_Extracted text_.
──────
US-12625919-B2 - Generating and processing summaries of search results using a language model

US12625919B2US 12625919 B2US12625919 B2US 12625919B2US-12625919-B2

Abstract

Technology is disclosed for programmatically generating a summary by a language model of search results based on the corresponding relevance of the search results to an input search query to a search engine. A user inputs a search query into a search engine and the search engine determines and ranks a set of search results based on the relevance of each of the search results. A snippet of information is determined for the most relevant search results to the input search query. The snippets of information are used to generate an input prompt to a language model with an instruction to generate a summary of the snippets of information based on the input search query. The generated summary is provided in response to the user to the search query and/or is cached in order to provide the generated summary in response to similar search queries.

Inventors

Siyu Zhou
Xin Jin
Tong Wang
Mi Yan
SUBHOJIT SOM
Katherine GU

Assignees

MICROSOFT TECHNOLOGY LICENSING, LLC

Dates

Publication Date: 20260512
Application Date: 20240503

Claims (17)

1 . A computerized system for preserving computing and network resources for search queries, comprising: at least one processor; and computer memory storing computer-useable instructions that, when executed by the at least one processor, cause the at least one processor to perform operations comprising: determining a set of search results responsive to a search query; extracting a plurality of snippets from a threshold amount of high relevance search results from the set of search results by: determining a maximum token size of a snippet based on a total number of snippets of the plurality of snippets and processing speed of a large language model; and extracting each snippet of the plurality of snippets within the maximum token size and based on relevance to the search query; determining, using a language model, a high relevance portion of snippets from the plurality of snippets, wherein the language model qualifies the high relevance portion of the plurality of snippets as having above a threshold likelihood of providing an answer to the search query; generating, based on applying the high relevance portion of snippets and the search query to the large language model, a summary of the high relevance portion of snippets; and causing presentation of a user interface in response to the search query by causing rendering of a portion of the user interface providing the set of search results to the search query before rendering of a different portion of the user interface providing a representation of the summary when latency in providing the representation of the summary is above a threshold amount of time.
──────
_Recorded information_.
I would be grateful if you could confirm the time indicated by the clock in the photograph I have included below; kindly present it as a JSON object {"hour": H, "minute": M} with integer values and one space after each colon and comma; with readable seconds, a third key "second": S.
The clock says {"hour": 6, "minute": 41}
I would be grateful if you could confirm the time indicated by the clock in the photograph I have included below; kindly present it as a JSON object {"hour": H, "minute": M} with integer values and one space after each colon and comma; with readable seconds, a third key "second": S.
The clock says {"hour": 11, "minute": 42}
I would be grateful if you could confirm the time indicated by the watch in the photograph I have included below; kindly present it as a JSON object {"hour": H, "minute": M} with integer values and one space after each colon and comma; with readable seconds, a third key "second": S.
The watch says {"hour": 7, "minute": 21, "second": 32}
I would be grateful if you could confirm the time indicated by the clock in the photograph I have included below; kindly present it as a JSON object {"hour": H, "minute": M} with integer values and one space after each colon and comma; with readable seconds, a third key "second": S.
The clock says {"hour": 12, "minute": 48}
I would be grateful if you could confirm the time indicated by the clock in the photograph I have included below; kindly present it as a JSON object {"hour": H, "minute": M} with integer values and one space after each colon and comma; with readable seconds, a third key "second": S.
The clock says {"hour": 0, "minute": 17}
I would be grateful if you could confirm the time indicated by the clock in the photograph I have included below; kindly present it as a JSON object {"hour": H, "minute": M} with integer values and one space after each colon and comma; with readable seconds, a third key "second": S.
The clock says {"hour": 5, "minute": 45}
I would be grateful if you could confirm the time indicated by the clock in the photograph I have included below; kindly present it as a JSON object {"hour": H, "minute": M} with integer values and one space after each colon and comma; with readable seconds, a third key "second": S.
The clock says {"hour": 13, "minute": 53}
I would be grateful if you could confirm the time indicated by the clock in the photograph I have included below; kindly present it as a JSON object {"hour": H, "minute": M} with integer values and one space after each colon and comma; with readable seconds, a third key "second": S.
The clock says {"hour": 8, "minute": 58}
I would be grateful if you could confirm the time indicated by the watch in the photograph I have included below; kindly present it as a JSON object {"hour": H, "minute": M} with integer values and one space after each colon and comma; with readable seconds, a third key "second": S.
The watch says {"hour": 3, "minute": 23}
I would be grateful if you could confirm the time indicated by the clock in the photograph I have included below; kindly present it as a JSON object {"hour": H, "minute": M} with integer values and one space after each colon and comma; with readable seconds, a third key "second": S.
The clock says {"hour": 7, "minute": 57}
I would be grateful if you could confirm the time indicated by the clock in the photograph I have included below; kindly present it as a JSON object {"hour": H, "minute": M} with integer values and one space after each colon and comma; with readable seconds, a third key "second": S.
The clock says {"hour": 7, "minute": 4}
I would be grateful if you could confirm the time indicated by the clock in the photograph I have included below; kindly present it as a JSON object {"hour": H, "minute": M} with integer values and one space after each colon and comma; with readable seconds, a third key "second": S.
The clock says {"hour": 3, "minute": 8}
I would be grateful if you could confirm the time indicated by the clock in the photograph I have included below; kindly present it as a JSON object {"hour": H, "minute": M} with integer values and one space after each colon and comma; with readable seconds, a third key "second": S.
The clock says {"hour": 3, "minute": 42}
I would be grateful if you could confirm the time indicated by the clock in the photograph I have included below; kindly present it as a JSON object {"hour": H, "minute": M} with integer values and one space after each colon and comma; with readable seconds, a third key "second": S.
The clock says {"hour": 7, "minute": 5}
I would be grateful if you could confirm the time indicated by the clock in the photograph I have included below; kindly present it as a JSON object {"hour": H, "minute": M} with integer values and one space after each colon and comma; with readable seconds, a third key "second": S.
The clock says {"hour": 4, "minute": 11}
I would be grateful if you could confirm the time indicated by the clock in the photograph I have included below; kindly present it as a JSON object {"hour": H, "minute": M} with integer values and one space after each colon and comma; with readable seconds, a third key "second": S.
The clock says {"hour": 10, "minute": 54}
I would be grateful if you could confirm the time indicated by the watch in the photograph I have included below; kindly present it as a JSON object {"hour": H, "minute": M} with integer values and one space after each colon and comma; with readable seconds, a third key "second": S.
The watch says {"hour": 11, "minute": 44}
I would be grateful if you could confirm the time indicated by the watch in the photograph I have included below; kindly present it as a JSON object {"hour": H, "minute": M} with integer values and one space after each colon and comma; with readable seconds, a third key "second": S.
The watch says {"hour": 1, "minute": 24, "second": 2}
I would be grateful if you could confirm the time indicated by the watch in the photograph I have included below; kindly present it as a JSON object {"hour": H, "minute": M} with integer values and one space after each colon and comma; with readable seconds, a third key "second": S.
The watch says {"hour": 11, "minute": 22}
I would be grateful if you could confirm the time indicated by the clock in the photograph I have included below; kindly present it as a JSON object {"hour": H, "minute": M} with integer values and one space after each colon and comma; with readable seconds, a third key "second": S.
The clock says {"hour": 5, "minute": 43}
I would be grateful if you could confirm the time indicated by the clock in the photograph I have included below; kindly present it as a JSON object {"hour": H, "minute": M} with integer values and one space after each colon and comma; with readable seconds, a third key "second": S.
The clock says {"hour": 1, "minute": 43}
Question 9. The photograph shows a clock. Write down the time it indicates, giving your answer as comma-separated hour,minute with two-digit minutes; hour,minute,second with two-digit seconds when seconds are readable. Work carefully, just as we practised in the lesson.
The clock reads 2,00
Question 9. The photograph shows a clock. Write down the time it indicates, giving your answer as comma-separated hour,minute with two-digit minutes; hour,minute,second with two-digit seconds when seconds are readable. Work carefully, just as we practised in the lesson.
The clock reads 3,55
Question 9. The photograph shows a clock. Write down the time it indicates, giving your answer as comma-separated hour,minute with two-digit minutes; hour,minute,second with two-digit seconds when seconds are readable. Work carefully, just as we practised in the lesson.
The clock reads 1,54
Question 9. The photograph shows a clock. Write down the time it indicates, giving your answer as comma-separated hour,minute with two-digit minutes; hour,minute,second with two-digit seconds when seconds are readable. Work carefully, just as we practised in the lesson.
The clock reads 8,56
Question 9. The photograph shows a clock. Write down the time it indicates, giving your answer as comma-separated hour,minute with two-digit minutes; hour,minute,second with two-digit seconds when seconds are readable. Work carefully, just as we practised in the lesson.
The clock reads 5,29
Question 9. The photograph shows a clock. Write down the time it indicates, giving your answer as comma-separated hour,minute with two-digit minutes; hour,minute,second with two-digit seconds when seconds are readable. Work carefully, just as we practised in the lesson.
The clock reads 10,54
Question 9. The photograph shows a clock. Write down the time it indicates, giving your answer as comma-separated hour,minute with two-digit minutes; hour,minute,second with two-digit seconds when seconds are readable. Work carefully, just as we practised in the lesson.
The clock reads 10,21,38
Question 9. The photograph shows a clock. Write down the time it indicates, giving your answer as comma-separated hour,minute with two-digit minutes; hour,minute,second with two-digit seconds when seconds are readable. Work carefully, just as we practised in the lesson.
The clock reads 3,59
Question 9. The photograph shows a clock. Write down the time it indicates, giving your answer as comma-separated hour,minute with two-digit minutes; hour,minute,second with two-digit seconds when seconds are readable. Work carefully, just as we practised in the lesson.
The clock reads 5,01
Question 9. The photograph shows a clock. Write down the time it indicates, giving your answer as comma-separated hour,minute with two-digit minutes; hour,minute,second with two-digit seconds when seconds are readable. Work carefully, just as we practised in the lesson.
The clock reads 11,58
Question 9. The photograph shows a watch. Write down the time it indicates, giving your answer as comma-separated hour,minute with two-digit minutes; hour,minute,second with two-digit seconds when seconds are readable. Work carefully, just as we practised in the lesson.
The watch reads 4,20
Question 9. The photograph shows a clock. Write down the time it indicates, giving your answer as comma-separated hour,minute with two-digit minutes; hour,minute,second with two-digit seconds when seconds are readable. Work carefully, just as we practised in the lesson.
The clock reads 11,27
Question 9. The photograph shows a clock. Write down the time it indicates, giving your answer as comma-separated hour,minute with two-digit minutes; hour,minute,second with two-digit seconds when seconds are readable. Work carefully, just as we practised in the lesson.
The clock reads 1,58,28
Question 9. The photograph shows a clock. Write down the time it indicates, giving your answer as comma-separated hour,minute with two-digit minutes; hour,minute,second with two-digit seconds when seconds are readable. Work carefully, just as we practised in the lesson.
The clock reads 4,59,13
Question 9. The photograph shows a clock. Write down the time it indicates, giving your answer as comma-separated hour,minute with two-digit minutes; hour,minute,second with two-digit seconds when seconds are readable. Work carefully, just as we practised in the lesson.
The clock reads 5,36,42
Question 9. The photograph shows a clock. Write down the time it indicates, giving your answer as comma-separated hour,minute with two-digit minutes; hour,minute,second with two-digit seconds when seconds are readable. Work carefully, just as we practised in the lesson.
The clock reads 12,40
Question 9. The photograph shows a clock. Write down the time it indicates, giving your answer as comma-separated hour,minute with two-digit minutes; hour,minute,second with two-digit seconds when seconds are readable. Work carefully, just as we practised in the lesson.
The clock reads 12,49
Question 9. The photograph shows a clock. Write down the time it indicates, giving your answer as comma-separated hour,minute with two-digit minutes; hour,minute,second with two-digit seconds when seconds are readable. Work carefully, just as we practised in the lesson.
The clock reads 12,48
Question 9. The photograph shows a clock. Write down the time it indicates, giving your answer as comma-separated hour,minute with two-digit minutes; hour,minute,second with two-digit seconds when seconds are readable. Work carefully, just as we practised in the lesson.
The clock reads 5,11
──────
_Exercise instructions_.
1. In the patent text on summarizing search results, what two factors does claim 1 use to determine the maximum token size of a snippet?
2. Extend the patent text on summarizing search results with a language model, starting after the last sentence shown.

_Answer set_.
1. The total number of snippets and the processing speed of the large language model.

2.
2 . The computerized system of claim 1 , wherein the representation of the summary comprises a list of items and wherein each of the plurality of snippets comprises at least one of extracted text data from a corresponding search result, extracted image data from the corresponding search result, metadata associated with the corresponding search result, and a generative summary based on the corresponding search result.
3 . The computerized system of claim 1 , wherein causing presentation of the user interface further comprises: providing an indication that the summary is still loading when causing rendering of the portion of the user interface providing the set of search results to the search query before rendering of the different portion of the user interface providing the representation of the summary.
4 . The computerized system of claim 1 , wherein generating the summary further comprises: generating an input prompt for the language model, the input prompt including the high relevance portion of snippets, a corresponding representation of the search query, and an instruction for the language model to generate the summary using the high relevance portion of snippets and the search query; receiving an output of the language model in response to providing the input prompt to the language model; and determining the summary from the output of the language model.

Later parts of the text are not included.